Excerpt to read
It isn’t only the impacts of social oppressions that need healing, for example, healing for victims of racist violence or for the racist actors themselves. Rather, we need healing at a deeper level, one of understanding ourselves as being raced to begin with and of embodying that categorization so trenchantly. The same applies to understanding ourselves as being binarily gendered and heterosexually oriented.
It isn’t just healing for victims of heterosexist violence or even healing for those who commit homophobic hate crimes that will be needed. Rather, we need healing from the identity constructs of gender and sexuality that themselves cause society-wide pain. Sometimes individuals are so accustomed to traumatic pain that they don’t perceive it anymore (“Surely,” one says, “this is just how a lower back feels! Everyone is like this. It’s normal”). So too, centuries into the outworkings of modern colonialism, the collective body no longer notices the pain of our gendered, sexed, and raced trauma shapes.

Actions to take
A: In the passage on healing, what do individuals sometimes stop perceiving because they are so accustomed to it?
B: Transcribe the passage on healing, starting with "It isn’t just" and going on through "raced trauma shapes.".
C: The final sentence of the passage on healing describes our trauma shapes with several adjectives. What are they?

Record extracts
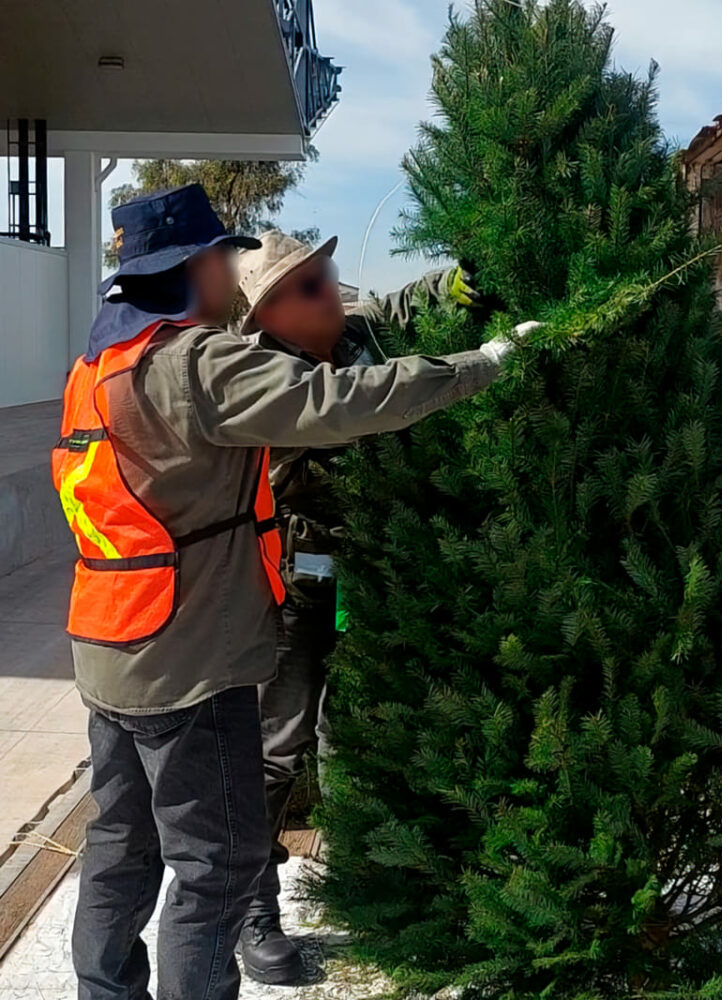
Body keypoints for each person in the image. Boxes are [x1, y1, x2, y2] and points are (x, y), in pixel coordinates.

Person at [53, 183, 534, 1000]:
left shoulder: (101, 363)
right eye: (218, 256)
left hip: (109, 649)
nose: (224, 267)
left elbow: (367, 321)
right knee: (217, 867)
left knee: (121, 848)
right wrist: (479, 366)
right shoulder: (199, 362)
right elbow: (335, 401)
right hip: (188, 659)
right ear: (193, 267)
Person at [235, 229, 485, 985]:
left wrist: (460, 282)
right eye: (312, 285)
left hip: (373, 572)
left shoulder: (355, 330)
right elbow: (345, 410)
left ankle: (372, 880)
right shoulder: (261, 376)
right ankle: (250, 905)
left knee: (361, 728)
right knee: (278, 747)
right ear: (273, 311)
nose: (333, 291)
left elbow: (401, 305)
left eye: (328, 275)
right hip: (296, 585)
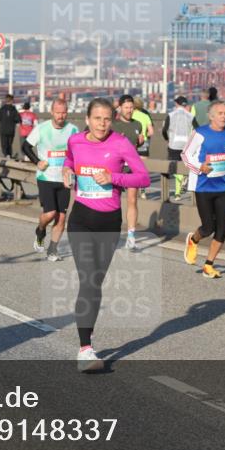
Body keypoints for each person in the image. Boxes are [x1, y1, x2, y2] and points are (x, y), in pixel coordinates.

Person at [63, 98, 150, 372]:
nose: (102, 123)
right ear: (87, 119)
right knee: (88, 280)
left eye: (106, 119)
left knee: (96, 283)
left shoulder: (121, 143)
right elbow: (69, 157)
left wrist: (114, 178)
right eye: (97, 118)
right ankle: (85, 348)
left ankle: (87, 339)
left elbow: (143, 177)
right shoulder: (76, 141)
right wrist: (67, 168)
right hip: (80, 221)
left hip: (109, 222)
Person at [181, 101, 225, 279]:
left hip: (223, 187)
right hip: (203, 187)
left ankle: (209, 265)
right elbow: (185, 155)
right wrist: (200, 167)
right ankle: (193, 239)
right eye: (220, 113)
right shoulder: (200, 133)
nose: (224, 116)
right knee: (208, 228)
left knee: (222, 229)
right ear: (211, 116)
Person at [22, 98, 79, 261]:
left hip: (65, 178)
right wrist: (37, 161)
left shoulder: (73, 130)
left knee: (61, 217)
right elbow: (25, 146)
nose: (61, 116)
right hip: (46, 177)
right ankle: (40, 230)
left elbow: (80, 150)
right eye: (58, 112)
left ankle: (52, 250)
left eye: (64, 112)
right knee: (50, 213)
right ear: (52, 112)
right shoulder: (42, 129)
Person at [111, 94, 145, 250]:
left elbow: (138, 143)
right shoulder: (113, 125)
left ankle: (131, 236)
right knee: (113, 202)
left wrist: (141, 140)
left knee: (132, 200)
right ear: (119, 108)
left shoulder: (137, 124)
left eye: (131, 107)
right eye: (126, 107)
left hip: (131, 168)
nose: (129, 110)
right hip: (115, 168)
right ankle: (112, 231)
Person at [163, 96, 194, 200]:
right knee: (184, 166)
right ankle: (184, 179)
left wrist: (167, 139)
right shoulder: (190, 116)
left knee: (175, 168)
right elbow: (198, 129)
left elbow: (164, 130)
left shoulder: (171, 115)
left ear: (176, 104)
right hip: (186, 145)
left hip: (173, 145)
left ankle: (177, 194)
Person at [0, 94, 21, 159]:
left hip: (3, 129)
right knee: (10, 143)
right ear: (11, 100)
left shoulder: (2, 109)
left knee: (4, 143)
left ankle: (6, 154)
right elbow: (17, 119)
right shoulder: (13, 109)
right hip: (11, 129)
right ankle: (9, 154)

Your responses
A: Traumatic pain.

B:
It isn’t just healing for victims of heterosexist violence or even healing for those who commit homophobic hate crimes that will be needed. Rather, we need healing from the identity constructs of gender and sexuality that themselves cause society-wide pain. Sometimes individuals are so accustomed to traumatic pain that they don’t perceive it anymore (“Surely,” one says, “this is just how a lower back feels! Everyone is like this. It’s normal”). So too, centuries into the outworkings of modern colonialism, the collective body no longer notices the pain of our gendered, sexed, and raced trauma shapes.

C: gendered, sexed, raced